* [Detail Tugas]:
Dalam teks tentang keberadaan kejahatan, siapa yang disebut terutama mengembangkan Teosofi?

* [Bagian Teks]:

Keberadaan Kejahatan


Pertanyaan tentang keberadaan kejahatan dalam semesta yang konon diciptakan dan diatur oleh Tuhan Yang Maha Pengasih dan Mahakuasa merupakan salah satu teka-teki filosofis dan teologis yang paling dalam dan mengganggu dalam sejarah pemikiran manusia. Dilema ini memaksa akal budi untuk berhadapan dengan kontradiksi yang tampak nyata: bagaimana mungkin kejahatan – dalam segala bentuk penderitaan, ketidakadilan, dan kerusakan – bisa eksis di bawah kedaulatan Tuhan yang sempurna? Agama-agama tradisional telah berjuang menjawabnya melalui bidang studi bernama teodisi, namun seringkali menemui jalan buntu. Jika Tuhan itu Mahakuasa dan Mahatahu, maka kejahatan pasti berasal dari-Nya atau setidaknya diizinkan-Nya; jika tidak, maka kejahatan memerlukan sumber independen yang terpisah dan setara, menciptakan dualitas ketuhanan yang tak terelakkan. Konsep semacam ini ditolak mentah-mentah oleh agama-agama monoteistik besar. Ketegangan ini bahkan tercermin dalam kitab suci mereka sendiri, seperti dalam Alkitab Kristen, di mana ayat-ayat seperti Yesaya 45:7 ("Akulah yang menjadikan damai sejahtera dan menciptakan malapetaka") dan Amos 3:6 ("Adakah malapetaka terjadi di suatu kota tanpa Tuhan yang melakukannya?") secara eksplisit menghubungkan kejahatan (dalam bentuk malapetaka) dengan tindakan Tuhan, sementara naratif lain mengaitkannya dengan kekuatan otonom seperti Setan.

Dalam menghadapi kebuntuan filosofis dan teologis ini, Teosofi, sebuah sistem pemikiran esoteris yang dikembangkan terutama oleh Helena Petrovna Blavatsky di akhir abad ke-19, menawarkan perspektif yang radikal dan berbeda. Berakar pada tradisi kebijaksanaan kuno yang dianggapnya universal (Sanatana Dharma), Teosofi mendekati masalah kejahatan tidak melalui pembenaran Tuhan, melainkan melalui pemahaman mendalam tentang hakikat alam semesta, evolusi kesadaran, dan tanggung jawab mutlak manusia. Melalui karya utama seperti The Secret Doctrine karya Blavatsky dan The Mahatma Letters to A.P. Sinnett (korespondensi yang diklaim berasal dari Guru Kebijaksanaan Timur), Teosofi membedah masalah ini dengan menolak premis dasar dari dilema tradisional sekaligus menempatkan beban moral secara tegas di pundak umat manusia.

* [Baris Data]:
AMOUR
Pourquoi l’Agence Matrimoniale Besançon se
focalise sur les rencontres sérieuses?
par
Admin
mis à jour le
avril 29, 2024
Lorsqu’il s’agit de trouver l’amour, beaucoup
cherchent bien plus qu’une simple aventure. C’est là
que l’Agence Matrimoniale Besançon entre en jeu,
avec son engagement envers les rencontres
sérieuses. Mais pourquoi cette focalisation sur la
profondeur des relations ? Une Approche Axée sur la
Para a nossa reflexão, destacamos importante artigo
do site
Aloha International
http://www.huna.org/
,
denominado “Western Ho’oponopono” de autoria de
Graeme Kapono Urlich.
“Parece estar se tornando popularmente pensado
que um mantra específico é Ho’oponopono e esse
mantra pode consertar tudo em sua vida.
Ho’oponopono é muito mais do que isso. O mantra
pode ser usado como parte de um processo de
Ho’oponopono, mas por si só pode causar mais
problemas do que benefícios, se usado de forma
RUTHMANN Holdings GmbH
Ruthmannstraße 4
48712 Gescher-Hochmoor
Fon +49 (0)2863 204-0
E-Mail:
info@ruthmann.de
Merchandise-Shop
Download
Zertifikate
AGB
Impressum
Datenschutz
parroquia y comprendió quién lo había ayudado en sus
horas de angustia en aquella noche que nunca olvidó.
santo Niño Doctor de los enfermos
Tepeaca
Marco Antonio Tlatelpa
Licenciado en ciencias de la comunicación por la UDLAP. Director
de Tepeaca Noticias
* * *
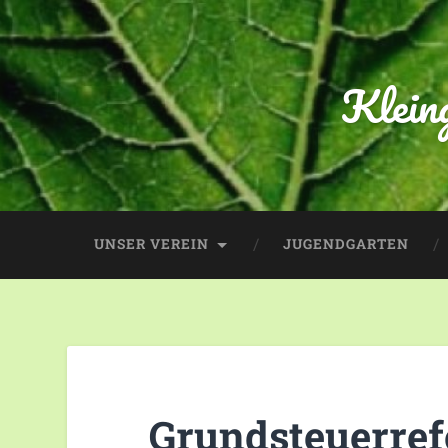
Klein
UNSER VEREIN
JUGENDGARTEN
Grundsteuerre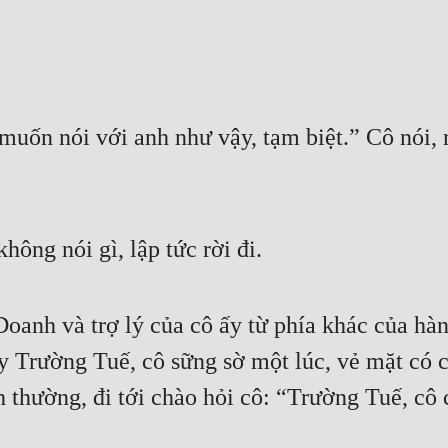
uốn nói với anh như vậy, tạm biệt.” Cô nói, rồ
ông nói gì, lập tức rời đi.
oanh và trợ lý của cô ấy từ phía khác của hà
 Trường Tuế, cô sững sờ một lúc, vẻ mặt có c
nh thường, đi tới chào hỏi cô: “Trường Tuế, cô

* [Jawaban Tugas]:
Helena Petrovna Blavatsky, di akhir abad ke-19.